WHAT YOU HAVE TO DO:
All records below are to be transcribed exactly, with every picture left out.

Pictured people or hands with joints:
*** Begin section ***

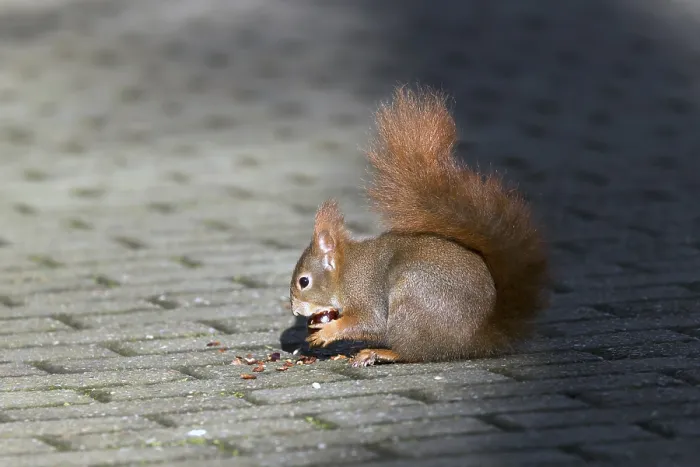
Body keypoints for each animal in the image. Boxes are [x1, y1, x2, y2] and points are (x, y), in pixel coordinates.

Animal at [289, 86, 549, 367]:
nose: (295, 310)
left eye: (304, 281)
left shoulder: (366, 294)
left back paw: (378, 352)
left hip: (410, 301)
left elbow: (370, 321)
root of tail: (473, 340)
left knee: (413, 353)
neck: (345, 272)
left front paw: (327, 331)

*** End section ***

TASK ANSWER:
Body keypoints for each animal in the image. Boxes are [x1, y1, x2, y2] and points are (x, y), in pixel coordinates.

Animal at [289, 86, 549, 367]:
nose: (295, 310)
left eye: (304, 281)
left shoulder: (366, 294)
left back paw: (378, 352)
left hip: (410, 301)
left elbow: (370, 321)
root of tail: (473, 340)
left knee: (413, 353)
neck: (345, 272)
left front paw: (327, 331)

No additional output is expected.